How are we supposed to figure out how to love our neighbors while borders remain so fraught, while the U.S. regularly hates on Mexico and India and Pakistan tease each other with nuclear bombs?

The Modi-Trump Hug makes war palatable and that is scary. For me, it is as scary as settling for the wrong partner and as unnerving as knowing I won’t get to love someone who I find so easy to love.

Instead of seeing Modi embrace Trump, I want to see the wrinkles on Modi’s face deepened by the fear of an anxious lover in the few hours after he parts ways with U.S. President. I want to see him the moment he sits down on the plane and recalls the longstanding relationship the United States has with Pakistan. I want documentation of him remembering the time the U.S. looked to Pakistan as its most strategic ally in the aftermath of 9/11. I want to watch Modi come to the realization that the United States is not India’s “natural ally.”

We need to see the image of India’s leader recollecting how Pakistan allowed the U.S. to use its military bases to launch missiles onto Afghani soil. We have a right to see the crazy set in on Modi as he thinks about that time in 2003 when the U.S. forgave a one-billion dollar loan it granted to Pakistan.

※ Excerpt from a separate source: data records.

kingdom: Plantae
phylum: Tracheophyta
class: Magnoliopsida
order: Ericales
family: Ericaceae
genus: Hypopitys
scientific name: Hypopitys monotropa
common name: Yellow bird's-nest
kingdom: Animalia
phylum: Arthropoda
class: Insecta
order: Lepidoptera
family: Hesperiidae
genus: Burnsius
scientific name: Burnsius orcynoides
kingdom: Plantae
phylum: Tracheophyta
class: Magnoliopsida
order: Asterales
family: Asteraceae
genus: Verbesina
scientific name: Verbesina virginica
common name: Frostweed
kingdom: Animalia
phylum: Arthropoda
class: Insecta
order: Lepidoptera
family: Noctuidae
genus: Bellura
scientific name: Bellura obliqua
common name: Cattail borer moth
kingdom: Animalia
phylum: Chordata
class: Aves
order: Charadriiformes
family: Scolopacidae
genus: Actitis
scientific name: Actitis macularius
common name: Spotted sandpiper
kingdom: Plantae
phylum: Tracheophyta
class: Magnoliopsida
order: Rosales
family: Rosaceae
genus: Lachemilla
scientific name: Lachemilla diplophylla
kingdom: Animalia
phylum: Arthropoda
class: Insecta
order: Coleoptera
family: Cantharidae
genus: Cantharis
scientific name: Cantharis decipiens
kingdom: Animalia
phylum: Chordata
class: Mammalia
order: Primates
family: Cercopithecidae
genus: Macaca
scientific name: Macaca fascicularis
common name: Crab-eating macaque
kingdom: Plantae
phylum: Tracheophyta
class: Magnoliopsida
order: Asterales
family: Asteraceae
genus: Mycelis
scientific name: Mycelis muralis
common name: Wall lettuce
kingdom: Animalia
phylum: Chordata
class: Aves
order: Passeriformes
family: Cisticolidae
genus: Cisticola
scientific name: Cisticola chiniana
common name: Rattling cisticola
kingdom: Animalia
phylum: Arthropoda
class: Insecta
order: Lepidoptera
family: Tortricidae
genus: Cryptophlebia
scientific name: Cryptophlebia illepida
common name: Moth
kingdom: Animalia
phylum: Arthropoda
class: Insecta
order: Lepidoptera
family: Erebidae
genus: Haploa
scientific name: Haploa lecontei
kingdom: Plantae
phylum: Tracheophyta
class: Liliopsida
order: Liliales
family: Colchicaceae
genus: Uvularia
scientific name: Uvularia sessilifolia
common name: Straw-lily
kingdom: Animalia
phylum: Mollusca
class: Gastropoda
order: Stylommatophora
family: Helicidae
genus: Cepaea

Even with the fallout of U.S.-Pakistan relations after former-President Musharraf’s 2007 statement admitting to the redirection of U.S. aid to Pakistan towards strengthening defenses against India, Modi, or any other ‘Hindus for Trump’ enthusiast, would be hard pressed to ignore the blatant distrust Donald Trump has expressed towards brown communities since 2015.

The image of the Modi-Trump hug terrifies me because it is just another reminder of us all moving in the wrong direction and picking the wrong people to share our moments of pleasure. If we are advised to pick the person that helps us understand ourselves the best, then why is Modi embracing a man with a well-expressed distaste for brown communities (or what the U.S. now calls the “terrorist diaspora”)?

I am left to believe that Modi is simply incapable of understanding the indirect violence he commits against (Hindu and Non-Hindu) South Asian Americans with his loving embrace of American racism’s new mascot.

I am not sure if South Asia will ever recover from its colonial hangover. But if India, in its drunken stupor, can’t make better bedfellow choices than this barely articulate last call pick-up artist, I don’t see how I am expected to pick up the phone and tell Guy I had a really good time and I’d like to see where this goes.